A similar situation happened to me last year. I had a bunch of hornets hanging around drinking sap from a wounded sumac tree. I’d used a nylon cord to keep the tree upright when it was flopping over, and it was cutting into the new bark. Hornets are big, really, really big (it was size alone that made me decide these were hornets – they were more than 1″ long), so I was worried about the potential for stings. If a stranger came onto my property and riled them up for any reason, I could imagine the scene it would create.

But honestly, they were there for food. The sooner the tree wound stopped seeping, the sooner they would go away. To hurry that to its conclusion, I hosed the tree down carefully at night, cut off the nylon cord, and cleaned the wound while the hornets were stunned. Over the course of a week, the tree stopped seeping – and the hornet numbers dwindled until they went away.

But what if they’re nesting?

Not all wasps are dangerous to people. They can be beneficial, too. In fact, some extermination websites such as this primer on how to identify common wasps have gotten a lot better about explaining “pest” creatures to the people who believe they’re doing a good thing by ridding their property of biota. By giving accurate information on how the species looks and behaves, it can alleviate unnecessary fear and squeamishness (although they still cater to the biophobic by suggesting that perhaps it’s still a good thing to remove them). I’m pleased to be able to use these sites as a resource when they play nice.

And I was one of those people who thought they’re doing a good thing by removing a paper wasp hive. Early on in my property management experience, I got a doozy of a wasp sting, and I gladly killed the offender, even though that rallied the others and I had to escape inside.

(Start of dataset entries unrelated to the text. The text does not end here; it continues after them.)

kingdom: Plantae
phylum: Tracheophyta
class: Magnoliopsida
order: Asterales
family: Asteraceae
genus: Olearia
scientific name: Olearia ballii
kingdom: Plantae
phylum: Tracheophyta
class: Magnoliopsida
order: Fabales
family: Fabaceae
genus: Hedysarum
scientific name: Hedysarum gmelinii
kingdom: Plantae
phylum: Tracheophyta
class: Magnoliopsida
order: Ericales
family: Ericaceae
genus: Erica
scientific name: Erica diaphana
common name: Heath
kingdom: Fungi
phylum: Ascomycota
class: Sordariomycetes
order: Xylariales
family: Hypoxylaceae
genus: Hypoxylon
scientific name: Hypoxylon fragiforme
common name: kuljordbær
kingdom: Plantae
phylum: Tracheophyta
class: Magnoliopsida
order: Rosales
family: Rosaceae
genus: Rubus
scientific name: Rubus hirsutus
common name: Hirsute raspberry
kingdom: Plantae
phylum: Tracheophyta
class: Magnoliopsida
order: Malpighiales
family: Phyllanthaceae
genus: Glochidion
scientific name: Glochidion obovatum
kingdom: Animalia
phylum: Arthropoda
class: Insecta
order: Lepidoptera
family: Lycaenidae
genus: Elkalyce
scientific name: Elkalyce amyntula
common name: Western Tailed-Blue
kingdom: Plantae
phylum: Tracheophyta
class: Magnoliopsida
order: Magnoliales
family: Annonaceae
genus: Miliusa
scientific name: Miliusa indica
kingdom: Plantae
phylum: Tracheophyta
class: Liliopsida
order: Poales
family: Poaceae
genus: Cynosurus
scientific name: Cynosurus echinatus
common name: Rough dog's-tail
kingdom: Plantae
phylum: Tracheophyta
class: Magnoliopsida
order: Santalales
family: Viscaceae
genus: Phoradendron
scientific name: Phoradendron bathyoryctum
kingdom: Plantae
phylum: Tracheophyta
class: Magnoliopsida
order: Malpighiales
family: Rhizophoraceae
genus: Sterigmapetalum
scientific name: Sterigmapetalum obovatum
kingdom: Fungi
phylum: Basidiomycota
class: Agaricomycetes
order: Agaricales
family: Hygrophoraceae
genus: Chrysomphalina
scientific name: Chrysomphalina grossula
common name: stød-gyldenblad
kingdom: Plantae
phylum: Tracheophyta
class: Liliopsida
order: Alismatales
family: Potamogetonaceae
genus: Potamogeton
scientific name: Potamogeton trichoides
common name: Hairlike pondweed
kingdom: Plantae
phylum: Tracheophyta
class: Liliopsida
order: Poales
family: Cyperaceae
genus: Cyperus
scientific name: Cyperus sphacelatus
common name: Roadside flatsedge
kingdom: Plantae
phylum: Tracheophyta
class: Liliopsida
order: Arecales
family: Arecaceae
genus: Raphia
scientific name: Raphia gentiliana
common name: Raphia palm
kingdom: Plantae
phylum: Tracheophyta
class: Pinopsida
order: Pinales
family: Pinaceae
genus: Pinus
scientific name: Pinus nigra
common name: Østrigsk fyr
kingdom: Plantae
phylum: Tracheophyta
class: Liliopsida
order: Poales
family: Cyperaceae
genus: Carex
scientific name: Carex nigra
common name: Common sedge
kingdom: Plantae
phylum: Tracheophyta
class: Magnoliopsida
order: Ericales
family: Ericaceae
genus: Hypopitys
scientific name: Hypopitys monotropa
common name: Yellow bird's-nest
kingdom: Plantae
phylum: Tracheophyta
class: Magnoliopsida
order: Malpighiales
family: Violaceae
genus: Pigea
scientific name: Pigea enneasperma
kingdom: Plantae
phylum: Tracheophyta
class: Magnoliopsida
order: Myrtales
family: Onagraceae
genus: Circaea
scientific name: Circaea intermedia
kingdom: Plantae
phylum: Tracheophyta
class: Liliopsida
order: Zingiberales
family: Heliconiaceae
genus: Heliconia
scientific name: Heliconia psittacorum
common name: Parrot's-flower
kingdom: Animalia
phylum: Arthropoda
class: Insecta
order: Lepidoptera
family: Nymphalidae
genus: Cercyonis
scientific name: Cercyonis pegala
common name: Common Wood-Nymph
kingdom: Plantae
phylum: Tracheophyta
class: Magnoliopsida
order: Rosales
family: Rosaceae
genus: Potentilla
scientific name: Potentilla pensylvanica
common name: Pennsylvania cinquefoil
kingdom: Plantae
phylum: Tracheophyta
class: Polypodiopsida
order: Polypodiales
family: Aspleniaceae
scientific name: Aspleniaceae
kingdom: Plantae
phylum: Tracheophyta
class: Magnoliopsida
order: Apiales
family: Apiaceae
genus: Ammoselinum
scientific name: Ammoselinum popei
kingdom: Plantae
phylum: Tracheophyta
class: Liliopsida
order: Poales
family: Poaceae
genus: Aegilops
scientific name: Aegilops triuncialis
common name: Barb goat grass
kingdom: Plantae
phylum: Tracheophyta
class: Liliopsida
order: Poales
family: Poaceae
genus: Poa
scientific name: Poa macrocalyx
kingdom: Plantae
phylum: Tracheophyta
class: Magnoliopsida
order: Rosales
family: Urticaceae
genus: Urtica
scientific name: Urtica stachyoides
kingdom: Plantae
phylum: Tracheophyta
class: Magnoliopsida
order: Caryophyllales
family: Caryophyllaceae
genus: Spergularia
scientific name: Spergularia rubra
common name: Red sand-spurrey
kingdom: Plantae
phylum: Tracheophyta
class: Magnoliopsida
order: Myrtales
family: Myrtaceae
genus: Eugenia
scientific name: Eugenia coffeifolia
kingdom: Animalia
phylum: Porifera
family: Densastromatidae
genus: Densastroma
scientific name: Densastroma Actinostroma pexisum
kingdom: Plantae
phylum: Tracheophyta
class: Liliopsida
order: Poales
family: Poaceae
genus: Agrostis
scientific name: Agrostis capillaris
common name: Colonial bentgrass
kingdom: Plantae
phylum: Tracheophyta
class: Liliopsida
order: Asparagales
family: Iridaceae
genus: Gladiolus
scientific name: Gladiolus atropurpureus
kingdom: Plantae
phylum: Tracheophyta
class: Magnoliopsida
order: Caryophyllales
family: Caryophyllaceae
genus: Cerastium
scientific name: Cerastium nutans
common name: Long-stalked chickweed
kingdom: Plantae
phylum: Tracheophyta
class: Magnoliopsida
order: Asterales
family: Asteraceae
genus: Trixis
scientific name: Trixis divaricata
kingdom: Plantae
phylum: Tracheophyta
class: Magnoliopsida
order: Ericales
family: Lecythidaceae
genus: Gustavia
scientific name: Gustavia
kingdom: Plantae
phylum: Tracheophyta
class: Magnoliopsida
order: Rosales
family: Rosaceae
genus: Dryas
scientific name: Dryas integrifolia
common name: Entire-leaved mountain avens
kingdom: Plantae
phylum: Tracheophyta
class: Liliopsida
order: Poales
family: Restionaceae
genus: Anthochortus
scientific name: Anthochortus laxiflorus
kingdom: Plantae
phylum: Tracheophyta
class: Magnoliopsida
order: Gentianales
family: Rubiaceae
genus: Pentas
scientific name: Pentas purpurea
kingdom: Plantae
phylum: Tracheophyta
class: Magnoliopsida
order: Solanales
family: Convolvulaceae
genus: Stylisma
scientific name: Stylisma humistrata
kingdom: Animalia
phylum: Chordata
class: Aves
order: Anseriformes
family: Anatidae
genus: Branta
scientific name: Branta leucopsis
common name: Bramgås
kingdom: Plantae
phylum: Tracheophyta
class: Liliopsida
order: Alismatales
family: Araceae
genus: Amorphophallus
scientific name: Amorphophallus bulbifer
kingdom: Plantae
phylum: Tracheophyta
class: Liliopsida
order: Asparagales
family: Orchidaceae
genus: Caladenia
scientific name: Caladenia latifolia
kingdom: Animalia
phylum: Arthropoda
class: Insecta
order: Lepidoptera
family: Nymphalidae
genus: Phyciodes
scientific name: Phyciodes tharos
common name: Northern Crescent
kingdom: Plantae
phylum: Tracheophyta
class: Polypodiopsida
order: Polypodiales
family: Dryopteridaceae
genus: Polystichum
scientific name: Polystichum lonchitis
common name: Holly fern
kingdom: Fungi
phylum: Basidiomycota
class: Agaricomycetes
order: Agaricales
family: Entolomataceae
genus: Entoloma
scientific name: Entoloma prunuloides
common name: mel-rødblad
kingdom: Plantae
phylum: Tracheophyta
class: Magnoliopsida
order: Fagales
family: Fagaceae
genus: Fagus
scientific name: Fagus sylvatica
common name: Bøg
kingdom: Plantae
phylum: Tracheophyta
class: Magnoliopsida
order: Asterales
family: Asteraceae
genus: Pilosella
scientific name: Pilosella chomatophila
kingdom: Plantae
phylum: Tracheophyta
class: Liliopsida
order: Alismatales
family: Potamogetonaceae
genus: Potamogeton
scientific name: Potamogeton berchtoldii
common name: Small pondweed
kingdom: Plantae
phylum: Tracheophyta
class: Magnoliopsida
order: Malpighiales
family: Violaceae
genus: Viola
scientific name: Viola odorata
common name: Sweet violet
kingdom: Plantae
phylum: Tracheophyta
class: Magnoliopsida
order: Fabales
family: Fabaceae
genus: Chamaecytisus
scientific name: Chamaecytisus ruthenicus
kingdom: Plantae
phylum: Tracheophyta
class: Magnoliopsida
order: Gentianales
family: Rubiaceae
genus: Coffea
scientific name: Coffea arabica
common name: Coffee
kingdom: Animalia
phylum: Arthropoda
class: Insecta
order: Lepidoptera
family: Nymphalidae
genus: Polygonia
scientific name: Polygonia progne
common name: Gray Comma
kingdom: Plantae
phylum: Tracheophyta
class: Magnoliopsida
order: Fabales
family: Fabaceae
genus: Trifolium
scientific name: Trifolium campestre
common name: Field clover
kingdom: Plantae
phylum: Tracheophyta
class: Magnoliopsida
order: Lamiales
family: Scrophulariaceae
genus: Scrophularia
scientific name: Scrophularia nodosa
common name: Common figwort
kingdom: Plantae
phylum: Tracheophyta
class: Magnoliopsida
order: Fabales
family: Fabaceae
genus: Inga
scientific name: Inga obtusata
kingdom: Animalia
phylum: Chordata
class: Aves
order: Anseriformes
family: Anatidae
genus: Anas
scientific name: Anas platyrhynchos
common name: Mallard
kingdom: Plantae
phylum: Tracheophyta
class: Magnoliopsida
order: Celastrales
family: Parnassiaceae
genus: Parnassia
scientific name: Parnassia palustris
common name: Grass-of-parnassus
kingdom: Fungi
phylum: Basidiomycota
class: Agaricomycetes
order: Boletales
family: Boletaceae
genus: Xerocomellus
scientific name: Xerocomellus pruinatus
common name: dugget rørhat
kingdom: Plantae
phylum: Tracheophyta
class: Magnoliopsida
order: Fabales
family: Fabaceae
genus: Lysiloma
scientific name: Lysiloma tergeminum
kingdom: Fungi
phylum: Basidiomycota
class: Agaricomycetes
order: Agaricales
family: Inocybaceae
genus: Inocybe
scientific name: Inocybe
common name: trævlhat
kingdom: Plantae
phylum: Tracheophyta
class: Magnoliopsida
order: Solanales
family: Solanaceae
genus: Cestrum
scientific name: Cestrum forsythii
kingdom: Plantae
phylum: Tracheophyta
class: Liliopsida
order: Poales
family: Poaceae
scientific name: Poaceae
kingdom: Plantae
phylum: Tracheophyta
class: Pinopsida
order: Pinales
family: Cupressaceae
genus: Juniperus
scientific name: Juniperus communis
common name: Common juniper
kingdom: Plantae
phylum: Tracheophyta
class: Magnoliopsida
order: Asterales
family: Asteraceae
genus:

In July of 2012 (part of my blogging journey that lead to here), I hosed down a wasp’s hive at the corner of my garage door with its attendant seven or eight worker wasps. They’d built hives before in the corners of the upper windows. It wasn’t a problem, but usually people don’t let hives stick around. I wanted to be like most people – a good steward of public-facing property. So I started the hose slow, and after a few passes of knocking the nurse wasps off, I turned on the jet and knocked the hive down.

Then I stood back and watched.

The workers spent the rest of the day rescuing and recovering the larvae. With the intense, careful work they were doing, I could only presume they were pulling them out of the husk of the hive. Then they set about creating a new hive in the same place, but with fewer cells. They went right back to tending it and sealing the larvae in. Ants scavenged the rest of the non-viable hive, plus at least one wasp that appeared she didn’t survive the dowsing.

Having observed the consequences of my actions and how they worked to create a new hive, I felt bad about it afterward. After all, it was a cosmetic concern. Over the course of them living here, attaching their small hives to corners of framing, they’d been peaceful – no threatening buzzing around humans. So I decided to leave them be.


So the ones that are buzzing around your barbeque? Consider cutting them a break, as they can’t help it – they’re hungry, and at least they escaped a potentially unpleasant death at the hands of unwelcoming relatives.

I’d recommend putting out a dish of extra-sweet aromatic fruit on a table not too far from what you’re planning to eat. Don’t panic when they visit you, just lightly wave them away. If wasps can recognize individual faces (and Polistes fuscates can), they’ll probably be able to estimate the difference between food that’s being guarded by humans, and food that no one bothers them if they enjoy it.

Bonus in that the fruit could be left out for other beneficial insects to enjoy. Like bees and even butterflies, if you’re lucky.

Wasps aren’t interested in stinging you, and you can avoid being stung simply by not being a threat to them, or acting threatened by them. Most stings happen when we’re not being watchful and we stumble into nest or into a single wasp at the wrong time – like the time I grabbed a weeping willow frond, only at a location where a wasp was feeding or resting. Ow. That one hurt.

Since accidents happen, prevent them by being observant – not by killing every wasp that could invade 3-dimensional space near you.

Come fall, they’ll have lived out their natural life cycle and they won’t be bothering anyone. Try not being bothered by them now, while they’re still around.